*** Records to use ***
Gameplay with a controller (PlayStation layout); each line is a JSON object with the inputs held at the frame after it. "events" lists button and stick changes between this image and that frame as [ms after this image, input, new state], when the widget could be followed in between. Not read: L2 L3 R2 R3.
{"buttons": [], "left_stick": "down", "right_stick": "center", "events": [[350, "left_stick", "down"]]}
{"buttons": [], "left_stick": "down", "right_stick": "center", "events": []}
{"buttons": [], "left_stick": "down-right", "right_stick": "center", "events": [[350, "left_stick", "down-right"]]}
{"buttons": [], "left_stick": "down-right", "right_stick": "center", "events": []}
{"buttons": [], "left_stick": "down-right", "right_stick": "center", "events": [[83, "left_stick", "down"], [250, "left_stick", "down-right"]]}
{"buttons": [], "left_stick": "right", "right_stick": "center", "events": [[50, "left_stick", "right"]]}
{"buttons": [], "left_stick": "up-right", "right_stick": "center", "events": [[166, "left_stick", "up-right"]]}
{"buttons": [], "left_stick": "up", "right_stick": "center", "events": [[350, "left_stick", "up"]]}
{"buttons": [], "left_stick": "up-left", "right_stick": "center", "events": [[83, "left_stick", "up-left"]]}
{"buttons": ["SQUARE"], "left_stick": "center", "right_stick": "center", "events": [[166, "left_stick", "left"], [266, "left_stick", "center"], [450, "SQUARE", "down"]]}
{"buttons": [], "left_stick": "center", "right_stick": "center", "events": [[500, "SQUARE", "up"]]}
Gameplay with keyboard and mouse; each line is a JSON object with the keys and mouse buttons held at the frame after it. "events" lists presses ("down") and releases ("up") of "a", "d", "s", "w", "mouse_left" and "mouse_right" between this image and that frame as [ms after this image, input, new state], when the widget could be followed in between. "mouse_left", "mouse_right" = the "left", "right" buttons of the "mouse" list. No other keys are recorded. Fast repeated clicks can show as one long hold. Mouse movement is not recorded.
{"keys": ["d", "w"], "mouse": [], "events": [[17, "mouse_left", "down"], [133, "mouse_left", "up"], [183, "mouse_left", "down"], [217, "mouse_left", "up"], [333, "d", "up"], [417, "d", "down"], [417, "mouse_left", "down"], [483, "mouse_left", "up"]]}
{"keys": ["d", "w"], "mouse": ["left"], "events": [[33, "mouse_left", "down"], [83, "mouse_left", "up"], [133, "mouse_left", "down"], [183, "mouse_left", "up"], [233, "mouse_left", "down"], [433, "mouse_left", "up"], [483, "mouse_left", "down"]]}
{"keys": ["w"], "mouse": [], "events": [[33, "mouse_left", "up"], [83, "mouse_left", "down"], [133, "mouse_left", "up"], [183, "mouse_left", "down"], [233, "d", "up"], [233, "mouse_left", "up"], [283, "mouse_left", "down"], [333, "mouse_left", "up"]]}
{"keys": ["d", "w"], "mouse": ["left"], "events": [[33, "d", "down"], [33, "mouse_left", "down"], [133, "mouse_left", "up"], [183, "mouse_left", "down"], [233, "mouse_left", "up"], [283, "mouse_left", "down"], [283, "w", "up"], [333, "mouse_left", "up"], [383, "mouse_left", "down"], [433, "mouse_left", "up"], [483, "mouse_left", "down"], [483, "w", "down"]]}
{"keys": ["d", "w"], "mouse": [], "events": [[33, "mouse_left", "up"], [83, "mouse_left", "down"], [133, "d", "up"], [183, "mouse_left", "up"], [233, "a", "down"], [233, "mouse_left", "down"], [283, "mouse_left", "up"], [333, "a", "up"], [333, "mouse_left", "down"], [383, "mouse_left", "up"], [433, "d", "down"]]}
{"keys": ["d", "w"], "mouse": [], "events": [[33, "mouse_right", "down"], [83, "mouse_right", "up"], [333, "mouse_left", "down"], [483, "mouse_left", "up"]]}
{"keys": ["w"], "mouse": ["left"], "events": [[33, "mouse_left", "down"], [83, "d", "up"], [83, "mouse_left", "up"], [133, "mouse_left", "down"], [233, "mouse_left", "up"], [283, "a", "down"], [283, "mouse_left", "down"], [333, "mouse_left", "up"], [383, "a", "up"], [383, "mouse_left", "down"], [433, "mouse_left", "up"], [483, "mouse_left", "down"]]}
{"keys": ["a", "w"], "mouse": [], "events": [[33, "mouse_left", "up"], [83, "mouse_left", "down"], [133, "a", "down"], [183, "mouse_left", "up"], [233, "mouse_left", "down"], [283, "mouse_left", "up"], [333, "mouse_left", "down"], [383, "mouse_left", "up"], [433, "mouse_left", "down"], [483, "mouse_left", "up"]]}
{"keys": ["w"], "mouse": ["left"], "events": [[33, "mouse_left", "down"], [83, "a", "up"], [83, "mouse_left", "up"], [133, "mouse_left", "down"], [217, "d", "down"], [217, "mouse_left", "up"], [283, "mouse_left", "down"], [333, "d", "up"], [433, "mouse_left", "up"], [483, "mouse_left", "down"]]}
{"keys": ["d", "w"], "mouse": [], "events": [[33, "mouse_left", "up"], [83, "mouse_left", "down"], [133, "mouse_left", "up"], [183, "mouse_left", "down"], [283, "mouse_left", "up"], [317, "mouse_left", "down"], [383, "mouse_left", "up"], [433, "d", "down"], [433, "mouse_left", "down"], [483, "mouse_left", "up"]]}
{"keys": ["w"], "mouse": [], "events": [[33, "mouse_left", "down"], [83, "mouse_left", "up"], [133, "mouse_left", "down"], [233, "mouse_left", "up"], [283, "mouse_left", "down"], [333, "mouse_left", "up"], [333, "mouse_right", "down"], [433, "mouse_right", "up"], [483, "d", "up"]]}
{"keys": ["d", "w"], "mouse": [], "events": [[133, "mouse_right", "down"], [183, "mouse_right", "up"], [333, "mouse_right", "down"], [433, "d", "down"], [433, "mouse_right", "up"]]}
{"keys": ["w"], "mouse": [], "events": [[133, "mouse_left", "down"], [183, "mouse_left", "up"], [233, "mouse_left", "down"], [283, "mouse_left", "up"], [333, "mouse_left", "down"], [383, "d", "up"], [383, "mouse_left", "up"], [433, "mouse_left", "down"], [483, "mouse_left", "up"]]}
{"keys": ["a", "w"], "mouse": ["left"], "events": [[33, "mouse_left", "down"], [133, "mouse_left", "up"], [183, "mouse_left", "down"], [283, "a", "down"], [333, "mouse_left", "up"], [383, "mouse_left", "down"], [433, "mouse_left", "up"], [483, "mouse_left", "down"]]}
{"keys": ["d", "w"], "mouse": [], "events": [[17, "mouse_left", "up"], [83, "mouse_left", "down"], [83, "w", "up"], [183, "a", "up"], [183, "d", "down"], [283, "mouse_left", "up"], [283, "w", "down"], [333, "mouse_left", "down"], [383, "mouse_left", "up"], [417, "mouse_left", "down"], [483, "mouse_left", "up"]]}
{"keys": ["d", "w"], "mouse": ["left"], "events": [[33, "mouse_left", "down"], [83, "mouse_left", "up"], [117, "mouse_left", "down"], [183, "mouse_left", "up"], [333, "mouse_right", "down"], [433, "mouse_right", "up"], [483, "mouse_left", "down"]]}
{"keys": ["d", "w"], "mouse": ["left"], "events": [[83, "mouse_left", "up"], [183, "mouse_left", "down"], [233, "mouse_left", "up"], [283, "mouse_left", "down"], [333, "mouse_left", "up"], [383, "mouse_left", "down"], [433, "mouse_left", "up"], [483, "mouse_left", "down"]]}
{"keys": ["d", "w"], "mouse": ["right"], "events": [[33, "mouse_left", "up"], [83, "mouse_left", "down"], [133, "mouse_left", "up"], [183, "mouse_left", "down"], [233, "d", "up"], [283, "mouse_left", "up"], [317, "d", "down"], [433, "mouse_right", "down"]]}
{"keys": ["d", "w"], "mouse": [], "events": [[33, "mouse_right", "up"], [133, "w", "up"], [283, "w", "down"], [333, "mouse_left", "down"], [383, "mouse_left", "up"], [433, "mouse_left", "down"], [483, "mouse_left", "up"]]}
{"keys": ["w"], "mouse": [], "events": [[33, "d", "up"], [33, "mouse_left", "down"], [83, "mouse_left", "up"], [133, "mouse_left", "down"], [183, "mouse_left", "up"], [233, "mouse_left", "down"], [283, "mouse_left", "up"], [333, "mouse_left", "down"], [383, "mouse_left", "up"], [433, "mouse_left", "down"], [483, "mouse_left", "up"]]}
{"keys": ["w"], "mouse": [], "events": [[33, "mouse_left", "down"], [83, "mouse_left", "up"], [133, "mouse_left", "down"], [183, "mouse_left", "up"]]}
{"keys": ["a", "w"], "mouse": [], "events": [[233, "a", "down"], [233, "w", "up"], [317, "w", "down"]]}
*** End of Records to use ***
### What to work on
All lines of the material that contain the word "JSON" should be listed.

### Written response
Gameplay with a controller (PlayStation layout); each line is a JSON object with the inputs held at the frame after it. "events" lists button and stick changes between this image and that frame as [ms after this image, input, new state], when the widget could be followed in between. Not read: L2 L3 R2 R3.
Gameplay with keyboard and mouse; each line is a JSON object with the keys and mouse buttons held at the frame after it. "events" lists presses ("down") and releases ("up") of "a", "d", "s", "w", "mouse_left" and "mouse_right" between this image and that frame as [ms after this image, input, new state], when the widget could be followed in between. "mouse_left", "mouse_right" = the "left", "right" buttons of the "mouse" list. No other keys are recorded. Fast repeated clicks can show as one long hold. Mouse movement is not recorded.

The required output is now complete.